** WORK ITEM **
From the records below, transcribe only the lines running from the one with "62: (128, 246, 1.94)" through the one with "82: (20, 288, 1.50)". Keep both of those end lines.

** LISTED ENTRIES **
_ _ _ _ _

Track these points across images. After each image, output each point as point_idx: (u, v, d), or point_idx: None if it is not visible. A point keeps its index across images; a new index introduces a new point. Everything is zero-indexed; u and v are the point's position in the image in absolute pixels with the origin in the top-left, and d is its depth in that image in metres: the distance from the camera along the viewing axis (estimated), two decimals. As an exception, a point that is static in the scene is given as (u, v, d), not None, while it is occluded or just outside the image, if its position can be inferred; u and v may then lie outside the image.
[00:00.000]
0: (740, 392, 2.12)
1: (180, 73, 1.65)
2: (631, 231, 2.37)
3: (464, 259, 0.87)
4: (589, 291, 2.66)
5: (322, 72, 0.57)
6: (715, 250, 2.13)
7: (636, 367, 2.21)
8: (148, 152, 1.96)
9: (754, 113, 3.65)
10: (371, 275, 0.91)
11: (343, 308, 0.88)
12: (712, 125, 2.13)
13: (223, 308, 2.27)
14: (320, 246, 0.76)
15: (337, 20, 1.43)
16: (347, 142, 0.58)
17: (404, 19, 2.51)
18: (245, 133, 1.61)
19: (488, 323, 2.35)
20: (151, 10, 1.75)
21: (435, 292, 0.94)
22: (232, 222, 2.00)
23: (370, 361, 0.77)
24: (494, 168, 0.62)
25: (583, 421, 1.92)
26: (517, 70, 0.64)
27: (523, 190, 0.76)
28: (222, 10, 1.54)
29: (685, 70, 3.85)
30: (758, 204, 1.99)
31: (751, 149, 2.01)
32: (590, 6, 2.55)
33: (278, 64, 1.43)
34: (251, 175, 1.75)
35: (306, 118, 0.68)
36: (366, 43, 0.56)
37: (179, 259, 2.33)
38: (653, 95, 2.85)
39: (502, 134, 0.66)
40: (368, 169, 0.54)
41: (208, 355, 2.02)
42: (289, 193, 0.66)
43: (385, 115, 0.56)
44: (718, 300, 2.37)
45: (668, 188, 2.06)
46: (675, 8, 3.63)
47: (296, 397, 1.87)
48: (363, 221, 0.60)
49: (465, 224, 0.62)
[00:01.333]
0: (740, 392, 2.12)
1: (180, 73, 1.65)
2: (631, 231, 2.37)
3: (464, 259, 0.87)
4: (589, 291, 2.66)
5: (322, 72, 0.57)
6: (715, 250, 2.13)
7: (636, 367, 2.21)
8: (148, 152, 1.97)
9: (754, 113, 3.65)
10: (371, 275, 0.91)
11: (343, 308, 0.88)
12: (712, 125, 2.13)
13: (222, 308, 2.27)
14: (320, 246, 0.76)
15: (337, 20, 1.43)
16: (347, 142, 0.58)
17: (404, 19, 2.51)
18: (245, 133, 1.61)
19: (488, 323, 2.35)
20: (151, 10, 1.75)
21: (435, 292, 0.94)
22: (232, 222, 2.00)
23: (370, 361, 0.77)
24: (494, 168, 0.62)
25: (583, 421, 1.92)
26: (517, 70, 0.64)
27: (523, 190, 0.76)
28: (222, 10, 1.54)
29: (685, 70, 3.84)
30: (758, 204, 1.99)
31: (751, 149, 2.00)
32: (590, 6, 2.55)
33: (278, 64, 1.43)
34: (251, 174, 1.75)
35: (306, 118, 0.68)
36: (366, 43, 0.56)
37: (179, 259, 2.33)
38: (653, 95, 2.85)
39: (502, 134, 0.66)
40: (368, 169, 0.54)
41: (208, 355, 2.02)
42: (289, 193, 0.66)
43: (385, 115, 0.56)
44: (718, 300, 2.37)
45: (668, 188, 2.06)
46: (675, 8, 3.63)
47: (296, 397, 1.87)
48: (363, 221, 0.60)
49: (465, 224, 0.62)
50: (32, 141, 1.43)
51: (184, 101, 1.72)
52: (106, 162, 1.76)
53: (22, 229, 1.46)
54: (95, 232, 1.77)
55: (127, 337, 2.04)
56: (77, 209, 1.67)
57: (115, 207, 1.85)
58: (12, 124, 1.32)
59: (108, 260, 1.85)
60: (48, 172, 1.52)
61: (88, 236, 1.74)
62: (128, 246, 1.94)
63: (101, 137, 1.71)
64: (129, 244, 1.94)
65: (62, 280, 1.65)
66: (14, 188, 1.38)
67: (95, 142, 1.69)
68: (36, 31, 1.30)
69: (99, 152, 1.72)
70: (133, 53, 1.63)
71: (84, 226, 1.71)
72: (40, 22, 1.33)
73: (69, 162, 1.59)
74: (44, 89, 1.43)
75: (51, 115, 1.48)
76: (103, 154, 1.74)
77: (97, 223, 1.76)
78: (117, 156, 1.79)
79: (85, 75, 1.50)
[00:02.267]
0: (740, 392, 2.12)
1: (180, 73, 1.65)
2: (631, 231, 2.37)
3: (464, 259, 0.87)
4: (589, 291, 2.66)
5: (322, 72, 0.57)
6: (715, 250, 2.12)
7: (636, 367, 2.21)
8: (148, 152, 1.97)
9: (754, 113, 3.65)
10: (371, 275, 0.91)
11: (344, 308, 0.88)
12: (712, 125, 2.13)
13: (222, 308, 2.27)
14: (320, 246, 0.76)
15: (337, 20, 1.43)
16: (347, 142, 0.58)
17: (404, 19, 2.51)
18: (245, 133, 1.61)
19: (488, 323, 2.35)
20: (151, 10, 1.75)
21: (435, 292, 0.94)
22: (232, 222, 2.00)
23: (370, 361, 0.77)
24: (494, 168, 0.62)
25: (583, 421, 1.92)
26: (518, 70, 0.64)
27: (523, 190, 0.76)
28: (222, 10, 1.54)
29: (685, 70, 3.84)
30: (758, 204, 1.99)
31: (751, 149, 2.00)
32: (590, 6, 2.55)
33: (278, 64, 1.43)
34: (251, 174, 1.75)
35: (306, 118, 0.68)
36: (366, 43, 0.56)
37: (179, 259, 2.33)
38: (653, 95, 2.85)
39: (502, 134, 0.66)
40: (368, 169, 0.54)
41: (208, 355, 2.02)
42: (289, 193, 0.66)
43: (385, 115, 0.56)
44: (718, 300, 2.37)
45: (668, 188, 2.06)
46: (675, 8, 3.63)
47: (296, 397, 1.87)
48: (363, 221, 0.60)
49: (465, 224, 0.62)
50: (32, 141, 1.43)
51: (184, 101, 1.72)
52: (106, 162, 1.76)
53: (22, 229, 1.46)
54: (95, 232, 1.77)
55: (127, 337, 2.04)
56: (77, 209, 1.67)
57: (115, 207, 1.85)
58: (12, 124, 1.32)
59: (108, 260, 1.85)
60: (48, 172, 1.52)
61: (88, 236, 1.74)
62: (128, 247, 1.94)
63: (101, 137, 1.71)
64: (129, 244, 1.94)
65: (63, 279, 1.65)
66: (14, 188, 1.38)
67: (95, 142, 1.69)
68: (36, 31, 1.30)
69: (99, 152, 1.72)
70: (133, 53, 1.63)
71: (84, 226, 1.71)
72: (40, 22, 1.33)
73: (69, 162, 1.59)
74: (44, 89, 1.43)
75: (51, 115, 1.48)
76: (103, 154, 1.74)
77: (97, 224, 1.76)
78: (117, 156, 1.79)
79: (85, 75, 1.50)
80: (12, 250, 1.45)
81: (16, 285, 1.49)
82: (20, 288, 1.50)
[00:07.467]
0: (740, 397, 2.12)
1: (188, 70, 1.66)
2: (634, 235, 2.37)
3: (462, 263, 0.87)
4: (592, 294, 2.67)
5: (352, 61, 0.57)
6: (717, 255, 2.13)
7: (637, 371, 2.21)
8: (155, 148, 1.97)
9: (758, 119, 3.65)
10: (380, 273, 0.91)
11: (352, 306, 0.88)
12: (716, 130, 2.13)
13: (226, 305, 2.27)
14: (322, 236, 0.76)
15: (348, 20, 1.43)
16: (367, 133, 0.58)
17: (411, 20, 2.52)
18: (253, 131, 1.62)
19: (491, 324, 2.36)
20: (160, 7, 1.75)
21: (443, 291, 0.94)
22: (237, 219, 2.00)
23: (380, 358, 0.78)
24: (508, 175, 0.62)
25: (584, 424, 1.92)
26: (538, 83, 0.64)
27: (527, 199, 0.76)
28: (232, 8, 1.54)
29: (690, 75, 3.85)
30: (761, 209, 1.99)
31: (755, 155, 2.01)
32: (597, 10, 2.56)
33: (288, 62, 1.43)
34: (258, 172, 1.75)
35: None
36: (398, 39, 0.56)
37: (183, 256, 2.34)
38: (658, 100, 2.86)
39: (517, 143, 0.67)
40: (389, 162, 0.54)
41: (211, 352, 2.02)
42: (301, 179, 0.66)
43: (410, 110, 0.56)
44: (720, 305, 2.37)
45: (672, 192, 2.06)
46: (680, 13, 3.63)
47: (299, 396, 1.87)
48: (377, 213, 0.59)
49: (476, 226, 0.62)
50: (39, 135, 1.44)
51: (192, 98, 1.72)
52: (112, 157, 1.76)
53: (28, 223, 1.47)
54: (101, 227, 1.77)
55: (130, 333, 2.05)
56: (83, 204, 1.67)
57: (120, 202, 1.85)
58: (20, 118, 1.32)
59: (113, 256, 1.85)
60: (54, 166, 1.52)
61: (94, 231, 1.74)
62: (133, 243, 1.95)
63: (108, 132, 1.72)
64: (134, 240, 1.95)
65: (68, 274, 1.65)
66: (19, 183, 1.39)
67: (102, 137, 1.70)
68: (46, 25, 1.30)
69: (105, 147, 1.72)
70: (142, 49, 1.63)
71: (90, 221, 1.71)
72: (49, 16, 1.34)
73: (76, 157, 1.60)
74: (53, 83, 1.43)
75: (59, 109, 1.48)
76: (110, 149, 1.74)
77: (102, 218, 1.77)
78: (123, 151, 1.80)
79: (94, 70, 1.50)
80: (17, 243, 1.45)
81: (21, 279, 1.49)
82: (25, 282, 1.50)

_ _ _ _ _

** FINISHED EXERCISE **
62: (128, 246, 1.94)
63: (101, 137, 1.71)
64: (129, 244, 1.94)
65: (62, 280, 1.65)
66: (14, 188, 1.38)
67: (95, 142, 1.69)
68: (36, 31, 1.30)
69: (99, 152, 1.72)
70: (133, 53, 1.63)
71: (84, 226, 1.71)
72: (40, 22, 1.33)
73: (69, 162, 1.59)
74: (44, 89, 1.43)
75: (51, 115, 1.48)
76: (103, 154, 1.74)
77: (97, 223, 1.76)
78: (117, 156, 1.79)
79: (85, 75, 1.50)
[00:02.267]
0: (740, 392, 2.12)
1: (180, 73, 1.65)
2: (631, 231, 2.37)
3: (464, 259, 0.87)
4: (589, 291, 2.66)
5: (322, 72, 0.57)
6: (715, 250, 2.12)
7: (636, 367, 2.21)
8: (148, 152, 1.97)
9: (754, 113, 3.65)
10: (371, 275, 0.91)
11: (344, 308, 0.88)
12: (712, 125, 2.13)
13: (222, 308, 2.27)
14: (320, 246, 0.76)
15: (337, 20, 1.43)
16: (347, 142, 0.58)
17: (404, 19, 2.51)
18: (245, 133, 1.61)
19: (488, 323, 2.35)
20: (151, 10, 1.75)
21: (435, 292, 0.94)
22: (232, 222, 2.00)
23: (370, 361, 0.77)
24: (494, 168, 0.62)
25: (583, 421, 1.92)
26: (518, 70, 0.64)
27: (523, 190, 0.76)
28: (222, 10, 1.54)
29: (685, 70, 3.84)
30: (758, 204, 1.99)
31: (751, 149, 2.00)
32: (590, 6, 2.55)
33: (278, 64, 1.43)
34: (251, 174, 1.75)
35: (306, 118, 0.68)
36: (366, 43, 0.56)
37: (179, 259, 2.33)
38: (653, 95, 2.85)
39: (502, 134, 0.66)
40: (368, 169, 0.54)
41: (208, 355, 2.02)
42: (289, 193, 0.66)
43: (385, 115, 0.56)
44: (718, 300, 2.37)
45: (668, 188, 2.06)
46: (675, 8, 3.63)
47: (296, 397, 1.87)
48: (363, 221, 0.60)
49: (465, 224, 0.62)
50: (32, 141, 1.43)
51: (184, 101, 1.72)
52: (106, 162, 1.76)
53: (22, 229, 1.46)
54: (95, 232, 1.77)
55: (127, 337, 2.04)
56: (77, 209, 1.67)
57: (115, 207, 1.85)
58: (12, 124, 1.32)
59: (108, 260, 1.85)
60: (48, 172, 1.52)
61: (88, 236, 1.74)
62: (128, 247, 1.94)
63: (101, 137, 1.71)
64: (129, 244, 1.94)
65: (63, 279, 1.65)
66: (14, 188, 1.38)
67: (95, 142, 1.69)
68: (36, 31, 1.30)
69: (99, 152, 1.72)
70: (133, 53, 1.63)
71: (84, 226, 1.71)
72: (40, 22, 1.33)
73: (69, 162, 1.59)
74: (44, 89, 1.43)
75: (51, 115, 1.48)
76: (103, 154, 1.74)
77: (97, 224, 1.76)
78: (117, 156, 1.79)
79: (85, 75, 1.50)
80: (12, 250, 1.45)
81: (16, 285, 1.49)
82: (20, 288, 1.50)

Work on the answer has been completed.